#### Your instructions
Looking at the records below, say how many lines include "nicht", and add nothing else.

#### Material shown
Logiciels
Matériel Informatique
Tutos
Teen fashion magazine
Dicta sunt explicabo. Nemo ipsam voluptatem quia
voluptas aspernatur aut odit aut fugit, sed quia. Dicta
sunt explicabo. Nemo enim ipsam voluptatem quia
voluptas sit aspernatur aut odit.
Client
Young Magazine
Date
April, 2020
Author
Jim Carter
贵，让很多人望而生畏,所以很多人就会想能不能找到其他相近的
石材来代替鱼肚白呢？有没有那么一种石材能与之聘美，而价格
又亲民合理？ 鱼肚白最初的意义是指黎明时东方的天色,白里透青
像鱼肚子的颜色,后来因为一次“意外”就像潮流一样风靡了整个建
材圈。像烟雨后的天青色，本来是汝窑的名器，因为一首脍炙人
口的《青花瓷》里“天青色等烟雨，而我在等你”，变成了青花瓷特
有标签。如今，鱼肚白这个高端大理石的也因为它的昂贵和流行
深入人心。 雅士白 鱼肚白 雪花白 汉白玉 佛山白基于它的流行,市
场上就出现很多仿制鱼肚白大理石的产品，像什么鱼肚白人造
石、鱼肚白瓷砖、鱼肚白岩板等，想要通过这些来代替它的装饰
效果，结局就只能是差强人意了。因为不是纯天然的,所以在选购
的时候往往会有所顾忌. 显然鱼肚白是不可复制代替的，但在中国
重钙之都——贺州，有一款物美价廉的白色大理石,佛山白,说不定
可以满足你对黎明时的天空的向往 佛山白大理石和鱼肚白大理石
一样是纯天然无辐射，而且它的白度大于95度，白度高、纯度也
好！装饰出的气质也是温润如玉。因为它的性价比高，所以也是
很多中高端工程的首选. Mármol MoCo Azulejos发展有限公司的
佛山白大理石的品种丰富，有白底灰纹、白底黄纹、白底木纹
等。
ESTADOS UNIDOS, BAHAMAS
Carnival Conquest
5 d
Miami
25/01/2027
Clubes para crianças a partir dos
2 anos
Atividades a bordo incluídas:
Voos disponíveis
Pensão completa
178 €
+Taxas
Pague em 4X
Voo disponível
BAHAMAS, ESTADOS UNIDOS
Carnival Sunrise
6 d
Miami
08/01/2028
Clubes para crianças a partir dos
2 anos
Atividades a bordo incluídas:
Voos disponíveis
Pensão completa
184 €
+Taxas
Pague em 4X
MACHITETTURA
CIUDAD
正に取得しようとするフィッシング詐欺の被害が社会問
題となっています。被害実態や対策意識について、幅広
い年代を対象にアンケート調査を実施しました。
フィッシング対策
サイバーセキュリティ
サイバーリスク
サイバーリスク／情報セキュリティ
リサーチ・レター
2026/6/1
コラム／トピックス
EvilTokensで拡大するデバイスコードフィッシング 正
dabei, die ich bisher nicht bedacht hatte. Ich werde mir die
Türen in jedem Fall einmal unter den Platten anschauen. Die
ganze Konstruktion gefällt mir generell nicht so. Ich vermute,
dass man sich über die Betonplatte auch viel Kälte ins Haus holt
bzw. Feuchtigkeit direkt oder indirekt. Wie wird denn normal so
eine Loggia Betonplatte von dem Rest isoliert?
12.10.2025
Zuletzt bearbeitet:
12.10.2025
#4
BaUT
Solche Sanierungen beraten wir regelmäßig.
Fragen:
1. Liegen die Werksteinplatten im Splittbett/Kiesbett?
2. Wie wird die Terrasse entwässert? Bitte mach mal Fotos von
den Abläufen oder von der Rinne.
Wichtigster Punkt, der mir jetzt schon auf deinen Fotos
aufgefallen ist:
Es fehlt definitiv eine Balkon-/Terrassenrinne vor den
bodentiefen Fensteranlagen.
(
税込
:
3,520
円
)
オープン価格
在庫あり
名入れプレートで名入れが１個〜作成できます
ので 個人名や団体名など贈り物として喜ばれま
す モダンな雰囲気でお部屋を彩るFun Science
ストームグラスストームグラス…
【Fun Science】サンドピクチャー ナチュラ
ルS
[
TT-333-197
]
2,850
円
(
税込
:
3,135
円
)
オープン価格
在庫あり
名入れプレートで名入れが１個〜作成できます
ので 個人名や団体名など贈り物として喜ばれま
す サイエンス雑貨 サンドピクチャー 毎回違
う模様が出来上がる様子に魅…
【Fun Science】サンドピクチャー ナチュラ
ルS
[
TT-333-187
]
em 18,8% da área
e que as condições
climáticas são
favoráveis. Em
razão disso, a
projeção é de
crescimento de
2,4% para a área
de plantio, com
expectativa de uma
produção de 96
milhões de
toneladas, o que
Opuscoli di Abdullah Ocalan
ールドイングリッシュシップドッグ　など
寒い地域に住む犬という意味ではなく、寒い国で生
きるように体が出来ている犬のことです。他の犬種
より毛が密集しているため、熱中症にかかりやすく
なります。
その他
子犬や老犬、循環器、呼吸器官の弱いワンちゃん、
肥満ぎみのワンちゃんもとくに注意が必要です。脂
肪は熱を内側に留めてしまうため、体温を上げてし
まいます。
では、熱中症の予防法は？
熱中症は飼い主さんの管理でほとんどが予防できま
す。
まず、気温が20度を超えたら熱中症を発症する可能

#### Task output
2